Sabtu, 03 Juni 2017

MAKALAH KEBENARAN ILMIAH DAN NON ILMIAH



MAKALAH
KEBENARAN ILMIAH DAN NON ILMIAH

Makalah Ini disusun Guna Memenuhi Tugas Mata Kuliah Filsafat Ilmu




Dosen Pengampu :
Dra. Hj. Ermi Suhasti Syafe’I, M.SI.

Penyusun :
Ahmad Misbahul Anwar (16350046)
Muhammad Qosim A. (16350071)
Muhammad Nisful M. (16350060)
Hilmanudin Wirayuda (16350051)
Rofika Duri (16350045)



JURUSAN AL AHWAL ASY SYAKHSIYYAH
FAKULTAS SYARIAH DAN HUKUM
UNIVERSITAS ISLAM NEGERI SUNAN KALIJAGA
YOGYAKARTA
2017




BAB II
PEMBAHASAN
1.    TEORI KEBENARAN ILMIAH
            Kebenaran ilmiah berbeda dengan kebenaran non-ilmiah. Kattsoff berpendapat, kebenaran sama dengan proporsi/proposition. Ini lebih tertuju pada makna atau simantik ketimbang pernyataan atau sintaksis. Orang bisa saja membuat pernyataan dengan memakai susunan kalimat yang tepat, namun belum tentu hal itu bermakna.
a.    Kebenaran Proporsi
       Proporsi adalah pernyataan tentang hubungan yang terdapat diantara dua istilah. Ada tiga hal pokok dalam suatu proporsi, yaitu subyek, predikat, dan tanda (kopula). Contoh : “Setiap manusia adalah tidak kekal”. Setiap manusia (subyek), dan tidak kekal (predikat), sedangkan kata adalah merupakan “kopula”. Statemen tersebut dilihat dari struktur kalimatnya adalah sempurna, serta makna yang dimilikinya pun sungguh-sungguh benar. Dengan demikian ia dapat dikatakan sebagai sebuah proporsi.Suatu proposisi mengandung suatu makna, jika proposisi itu membuat perubahan.contoh:Kita tersesat di hutan, setelh sejenak mempertimbangkanya, kita berkata paada diri kita sendiri,”Jalan keluarnya ialah ke kiri”Proposisi ini mengandung makna bagi kita, jika kita kemudian berjalan ke kiri. Dengan kata lain, kita menghadapi masalah untuk keluar dari hutan dan kita telah mengucapkan suatu proposisi yang merupakan hipotesa mengenai cara untuk keluar dari hutan.
b.    Kebenaran Pragmatis
       Sesuatu (pernyataan) dianggap benar apabila memiliki kegunaan/manfaat praktis dan bersifat fungsional dalam kehidupan sehari-hari.
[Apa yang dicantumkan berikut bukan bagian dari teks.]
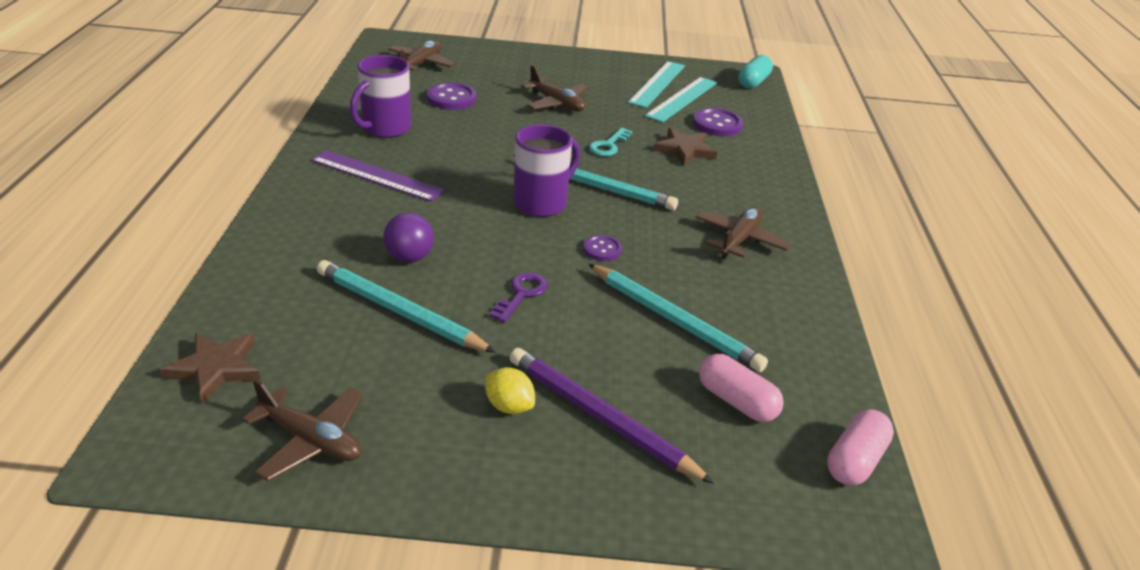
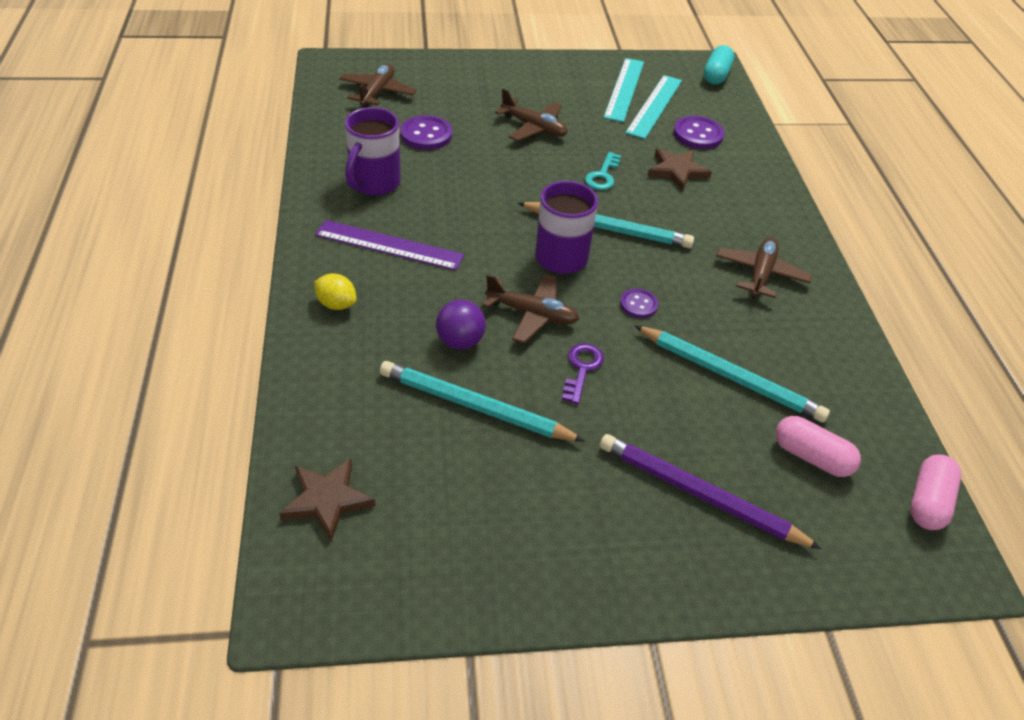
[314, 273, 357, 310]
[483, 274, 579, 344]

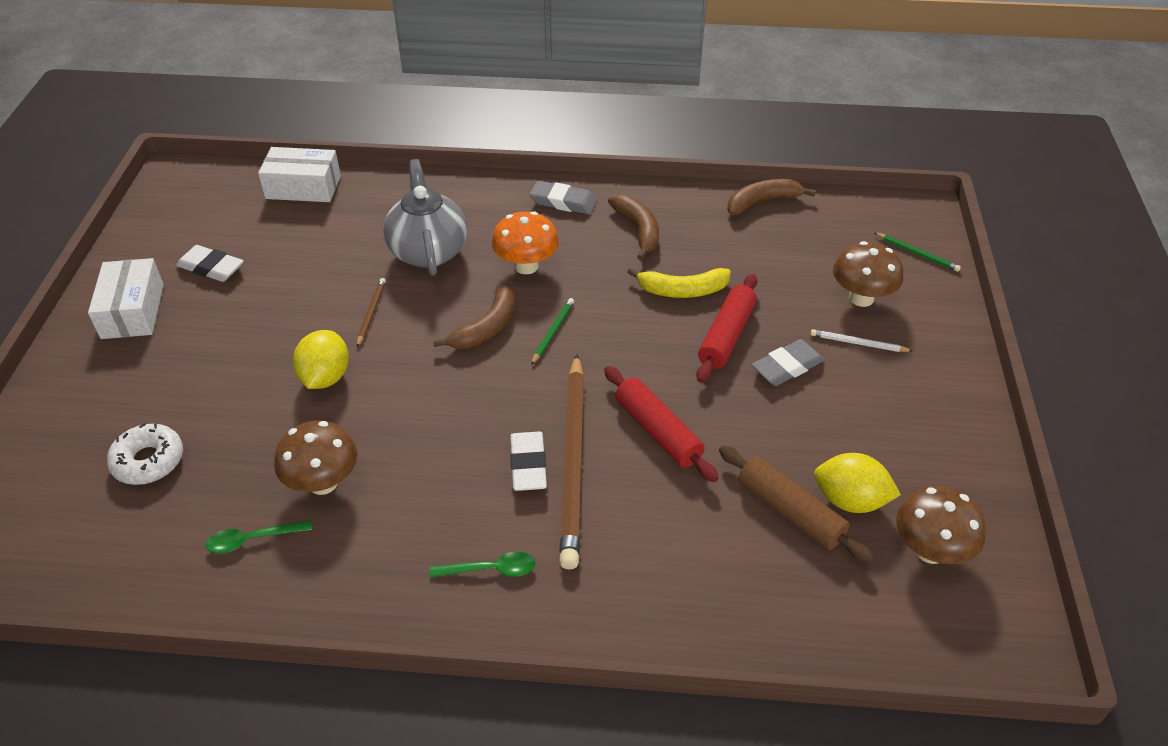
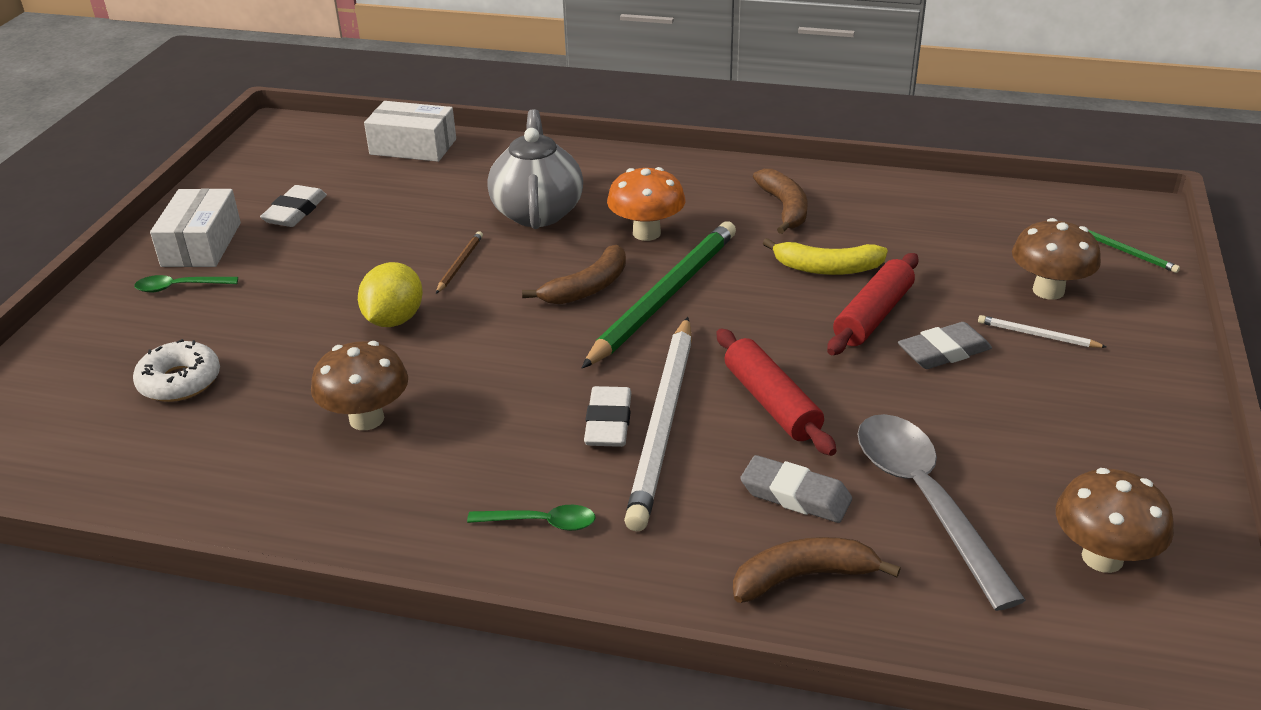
[733, 537, 901, 603]
[740, 455, 852, 523]
[260, 185, 327, 227]
[582, 221, 736, 368]
[624, 317, 692, 531]
[857, 414, 1026, 611]
[814, 453, 901, 513] (first image)
[134, 275, 238, 292]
Contohnya, sorang laki-laki yang meminta izin kepada istrinya untuk berpoligami. Karena berpoligami dalam agama itu diakui dan disunnahkan. seorang laki-laki yang meminta izin kepada istrinya untuk berpoligami bersifat pragmatis, artinya dia ingin memenuhi sunnah Rasul.[1] Pragmatisme juga mengajarkan bahw kebenaran tidaklah sekedar berfungsi atau berguna, tetapi juga harus mempunyai kegunaan kongkrit.
c.    Kebenaran Korespondensi
       Sesuatu (pernyataan) dianggap benar apabila materi pengetahuan yang terkandung didalamnya berhubungan atau memiliki korespondensi dengan obyek yang dituju oleh pernyataan tersebut. Teori koresponden menggunakan logika induktif, artinya metode yang digunakan dalam berpikir dengan bertolak dari hal-hal khusus ke umum. Dengan kata lain kesimpulan akhir ditarik karena ada fakta-fakta mendukung yang telah diteliti dan dianalisa sebelumnya. Contohnya, Jurusan teknik elektro, teknik mesin, dan teknik sipil Undip ada di Semarang. Jadi Fakultas Teknik Undip ada di Semarang.
d.   Kebenaran Koherensi
       Sesuatu (pernyataan) dianggap benar apabila konsisten dan memiliki koherensi dengan pernyataan sebelumnya yang dianggap benar. Teori koheren menggunakan logika deduktif, artinya metode yang digunakan dalam berpikir dengan bertolak dari hal-hal umum ke khusus. Contohnya, seluruh mahasiswa UIN SUNAN KALIJAGA harus mengikuti kegiatan Ospek. Rofika adalah mahasiswa UIN SUNAN KALIJAGA, jadi harus mengikuti kegiatan Ospek.[2]
e.    Kebenaran Performatif
       Bagi Lacey A. R, sebagaimana dikutip Ali Mudhofir, menjelaskan bahwa teori kebenaran performatif (performative theory of truth) menekankan pada kata benar. Maksud dari kata itu ialah jika suatu ungkapan dipandang benar jika dapat diwujudkan dalam bentuk tindakan konkrit. Sebaliknya akan menjadi tidak bermakna bila tidak bisa terwujud dalam tampilan senyatanya. Seperti seorang yang mengatakan “Saya bisa membaca Al Qur’an”. Ketika disodorkan mushaf ataupun juz ‘amma kepadanya untuk dibaca, dan ternyata ia bisa maka pernyataannya benar. Akan tetapi itu menjadi tidak bermakna apabila yang terjadi sebaliknya, yaitu ia tidak bisa membacanya.[3]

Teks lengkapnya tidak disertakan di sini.